Par sa décision d’assemblée du 30 juillet 2014, (« M. Vernes », n°358564), le Conseil d’Etat ajoute que lorsque la violation constatée par la Cour concerne une sanction administrative devenue définitive, le constat par la Cour d'une méconnaissance des droits garantis par la Convention constitue un élément nouveau qui doit être pris en considération par l'autorité investie du pouvoir de sanction. Il en déduit qu’il incombe en conséquence à cette autorité, lorsqu'elle est saisie d'une demande en ce sens et que la sanction prononcée continue de produire des effets, d'apprécier si la poursuite de l'exécution de cette sanction méconnaît les exigences de la Convention. Dans ce cas, l’auteur de la sanction administrative peut y mettre fin, en tout ou en partie, eu égard aux intérêts dont elle a la charge, aux motifs de la sanction et à la gravité de ses effets ainsi qu'à la nature et à la gravité des manquements constatés par la Cour.
Ainsi le juge administratif n’a pas institué, de manière prétorienne, une voie de réouverture d’une procédure juridictionnelle définitivement close (dans la droite ligne de sa jurisprudence antérieure : CE, 11 février 2004, « Chevrol », n° 257682), tout en admettant qu’un texte normatif pourrait organiser une telle procédure. De son côté, la Cour de cassation juge également que « l’arrêt de la Cour européenne des droits de l’homme dont il résulte qu’un jugement rendu en matière civile et devenu définitif a été prononcé en violation des dispositions de la Convention n’ouvre aucun droit à réexamen de la cause » (décision du 30 septembre 2005 de la Chambre sociale).
C’est en matière pénale qu’un correctif a été en revanche apporté par la loi du 15 juin 2000 qui institue une « Commission de réexamen » d’une décision pénale consécutif au prononcé d’un arrêt de condamnation de la France. C’est une voie de recours extraordinaire distincte du pourvoi en cassation et des demandes en révision. La Commission examine les demandes faites « au bénéfice de toute personne reconnue coupable d’une infraction lorsqu’il résulte d’un arrêt rendu par la CEDH que la condamnation a été prononcée en violation des dispositions de la Convention (…), dès lors que, par sa nature et sa gravité, la violation constatée entraîne pour le condamné des conséquences dommageables auxquelles « la satisfaction équitable » allouée sur le fondement de l’article 41 de la Convention ne pourrait mettre un terme ». Cette révision, fondée uniquement sur les éléments de droit et non sur les éléments de fait, permet, le cas échéant, une réouverture du procès pénal.

......

Exercices:
1. Reportez à l'identique tout le passage de la page, depuis « Ainsi le juge » jusqu'à « la Chambre sociale). ».
2. D'après la page, quelle loi a institué la « Commission de réexamen » en matière pénale ?

......

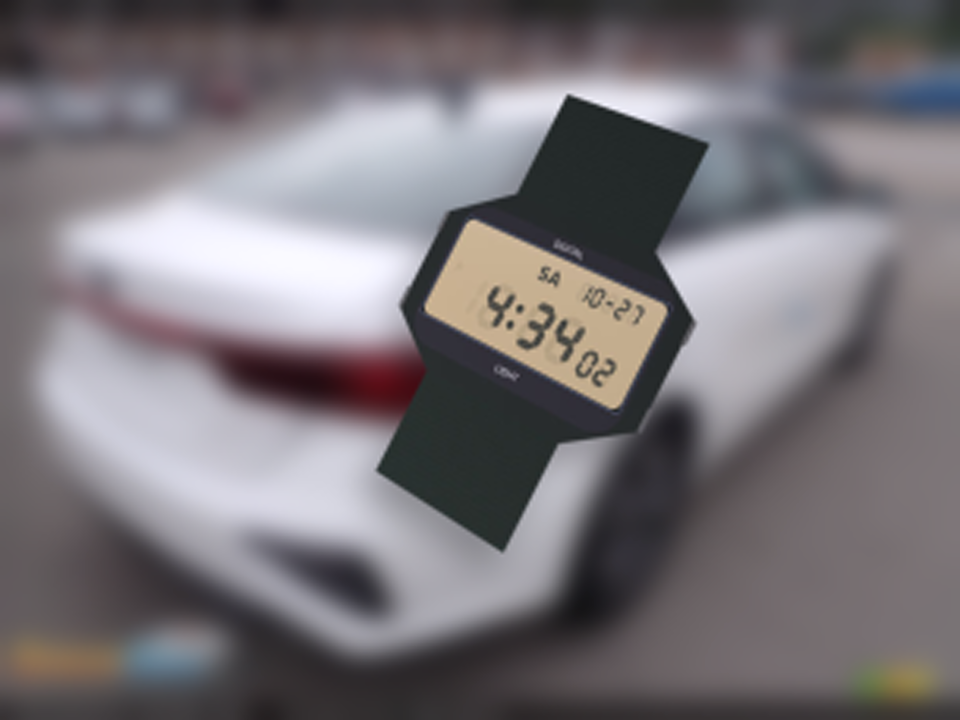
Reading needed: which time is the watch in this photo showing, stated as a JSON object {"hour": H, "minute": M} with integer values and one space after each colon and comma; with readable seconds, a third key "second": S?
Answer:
{"hour": 4, "minute": 34, "second": 2}
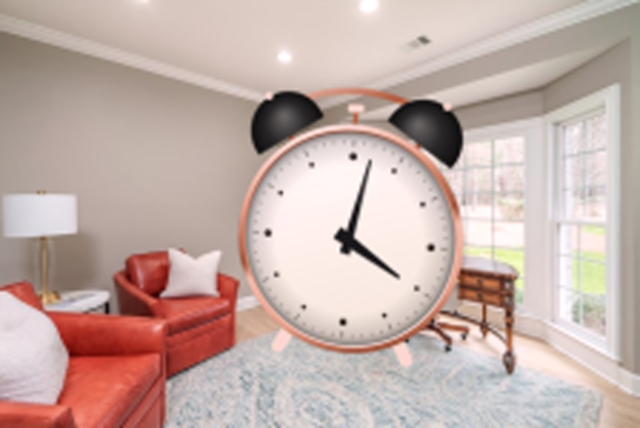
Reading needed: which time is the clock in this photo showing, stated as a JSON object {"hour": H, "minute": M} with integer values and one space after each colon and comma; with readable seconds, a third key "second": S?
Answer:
{"hour": 4, "minute": 2}
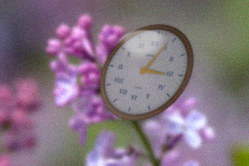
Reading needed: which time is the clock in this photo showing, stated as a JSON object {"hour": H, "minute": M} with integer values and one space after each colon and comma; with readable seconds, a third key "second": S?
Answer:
{"hour": 3, "minute": 4}
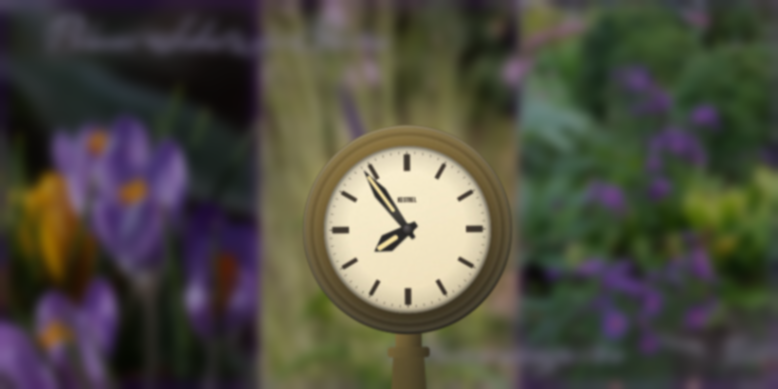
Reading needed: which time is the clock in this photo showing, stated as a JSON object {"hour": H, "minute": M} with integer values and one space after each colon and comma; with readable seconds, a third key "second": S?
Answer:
{"hour": 7, "minute": 54}
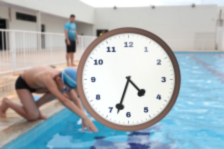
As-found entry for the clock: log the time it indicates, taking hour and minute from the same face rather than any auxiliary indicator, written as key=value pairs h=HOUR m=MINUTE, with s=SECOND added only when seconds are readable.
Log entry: h=4 m=33
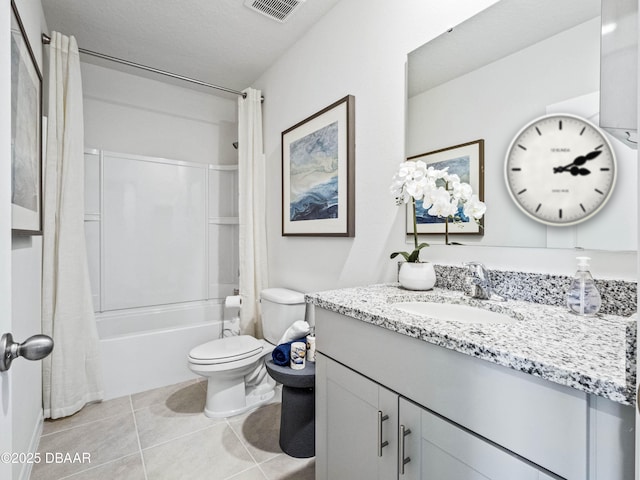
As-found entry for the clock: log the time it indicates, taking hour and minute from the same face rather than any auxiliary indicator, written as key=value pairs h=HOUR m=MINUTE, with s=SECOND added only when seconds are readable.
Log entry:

......

Corrigés:
1.
Ainsi le juge administratif n’a pas institué, de manière prétorienne, une voie de réouverture d’une procédure juridictionnelle définitivement close (dans la droite ligne de sa jurisprudence antérieure : CE, 11 février 2004, « Chevrol », n° 257682), tout en admettant qu’un texte normatif pourrait organiser une telle procédure. De son côté, la Cour de cassation juge également que « l’arrêt de la Cour européenne des droits de l’homme dont il résulte qu’un jugement rendu en matière civile et devenu définitif a été prononcé en violation des dispositions de la Convention n’ouvre aucun droit à réexamen de la cause » (décision du 30 septembre 2005 de la Chambre sociale).

2. La loi du 15 juin 2000.